Brel l’avait chanté : Nous avons tous un dernier repas avant de partir pour ne plus revenir. L’occasion de regarder dans le rétroviseur pour vérifier que notre vie, nos engagements ont été conformes à ceux que nous souhaitions ou pas. Au fil des fêtes locales, de nombreux maires de ces communes rurales du Volvestre ou d’ailleurs font leur dernier repas de premier magistrat de leur village. Ils se sont entourés pour l’occasion avec des invités qu’ils ont choisi pour les accompagner dans ce moment particulier. L’année prochaine, après les élections municipales, ils seront au mieux invités par leur successeur, au pire évité pour quelques raisons obscures.

Henri Devic ne nous a pas confié d’une manière officielle s’il faisait partie de ces élus qui ont décidé en conscience de laisser la place pour que la démocratie puisse s’exercer en toute quiétude. Faire en sorte que cette fonction ne devienne pas un métier, ne pas faire le mandat de trop et pouvoir enfin s’occuper de soi et des siens.

Pourtant à le regarder oeuvrer avec la gentillesse naturelle qui est la sienne, avec ce dévouement sans limite qui a marqué ces mandats successifs, on percevait une émotion particulière lors de cette soirée pas tout à fait comme les autres. Prévenant, il prenait soin de chaque invité avec une attention particulière. A la table qu’il présidait, il a souhaité que Maryse Vezat conseillère départementale du canton s’assoit en face de lui. Il s’est parlé des projets qui avaient abouti et dont le conseil municipal pouvaient se montrer fier et de ceux qui malheureusement sont restés lettre morte souvent à cause de quelques tracasseries administratives ou de la politique politicienne qui déroute parfois. L’impression que depuis quelques temps les choses ont bien changé et pas toujours dans le bon sens. Une soirée en forme de bilan où la nostalgie n’était jamais loin. Etre maire, c’est un sacerdoce et le quitter n’est pas chose aisée même si c’est un choix de raison.

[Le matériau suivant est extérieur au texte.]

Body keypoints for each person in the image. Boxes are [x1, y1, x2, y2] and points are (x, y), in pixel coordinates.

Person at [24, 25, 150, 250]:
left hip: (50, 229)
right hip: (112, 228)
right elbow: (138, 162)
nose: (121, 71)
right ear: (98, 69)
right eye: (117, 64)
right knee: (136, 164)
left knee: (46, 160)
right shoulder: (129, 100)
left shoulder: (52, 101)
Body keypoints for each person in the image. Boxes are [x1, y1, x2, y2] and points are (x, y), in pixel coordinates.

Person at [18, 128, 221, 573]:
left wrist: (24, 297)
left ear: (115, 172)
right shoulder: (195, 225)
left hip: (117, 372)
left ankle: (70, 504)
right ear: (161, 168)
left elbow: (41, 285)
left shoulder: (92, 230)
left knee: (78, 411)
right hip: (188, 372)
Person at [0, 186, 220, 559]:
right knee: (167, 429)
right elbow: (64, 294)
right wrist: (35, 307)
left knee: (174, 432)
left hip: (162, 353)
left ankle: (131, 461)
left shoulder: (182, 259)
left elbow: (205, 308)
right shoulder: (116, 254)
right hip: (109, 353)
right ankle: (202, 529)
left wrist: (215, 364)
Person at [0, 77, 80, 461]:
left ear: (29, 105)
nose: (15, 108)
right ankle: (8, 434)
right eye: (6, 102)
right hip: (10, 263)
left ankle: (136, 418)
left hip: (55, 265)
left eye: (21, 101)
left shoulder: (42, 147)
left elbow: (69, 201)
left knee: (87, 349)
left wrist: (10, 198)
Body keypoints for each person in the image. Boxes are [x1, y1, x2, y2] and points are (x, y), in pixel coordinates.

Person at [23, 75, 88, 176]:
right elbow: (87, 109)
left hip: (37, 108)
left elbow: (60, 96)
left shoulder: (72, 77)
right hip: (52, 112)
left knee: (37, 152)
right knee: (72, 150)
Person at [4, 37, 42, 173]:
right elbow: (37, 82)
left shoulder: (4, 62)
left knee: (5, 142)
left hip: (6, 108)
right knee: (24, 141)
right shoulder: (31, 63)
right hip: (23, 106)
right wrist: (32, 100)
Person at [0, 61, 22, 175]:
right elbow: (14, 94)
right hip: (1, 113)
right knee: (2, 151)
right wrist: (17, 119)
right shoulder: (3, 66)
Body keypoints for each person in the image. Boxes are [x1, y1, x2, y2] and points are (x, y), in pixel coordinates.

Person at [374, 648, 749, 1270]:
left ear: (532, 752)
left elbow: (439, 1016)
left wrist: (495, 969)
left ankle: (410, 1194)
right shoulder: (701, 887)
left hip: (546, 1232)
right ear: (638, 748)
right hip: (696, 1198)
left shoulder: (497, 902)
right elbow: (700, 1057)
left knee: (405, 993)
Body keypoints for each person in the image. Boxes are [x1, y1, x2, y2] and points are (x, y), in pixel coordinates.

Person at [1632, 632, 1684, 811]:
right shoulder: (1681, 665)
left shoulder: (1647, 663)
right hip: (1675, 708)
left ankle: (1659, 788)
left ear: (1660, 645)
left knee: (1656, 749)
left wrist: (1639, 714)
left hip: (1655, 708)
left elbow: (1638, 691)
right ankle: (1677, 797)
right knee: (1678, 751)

Les habitants de Gensac étaient venus extrêmement nombreux pour partager ce qui pourrait être le dernier repas de leur maire dévoué. Il a fallu rajouter des tables. Comme chaque année, le cassoulet servi par le traiteur Calvet n’a pas failli à sa réputation d’excellence. On s’est dit au revoir avec beaucoup d’empathie comme si de rien n’était mais des regards croisés en disaient longs.

On ne sait pas si Henri Devic sera candidat à sa succession, le temps politique n’est pas encore venu et il ne s’est livré à aucune confidence. Toutefois cette ambiance particulière indique sans nul doute qu’il y réfléchit vraiment.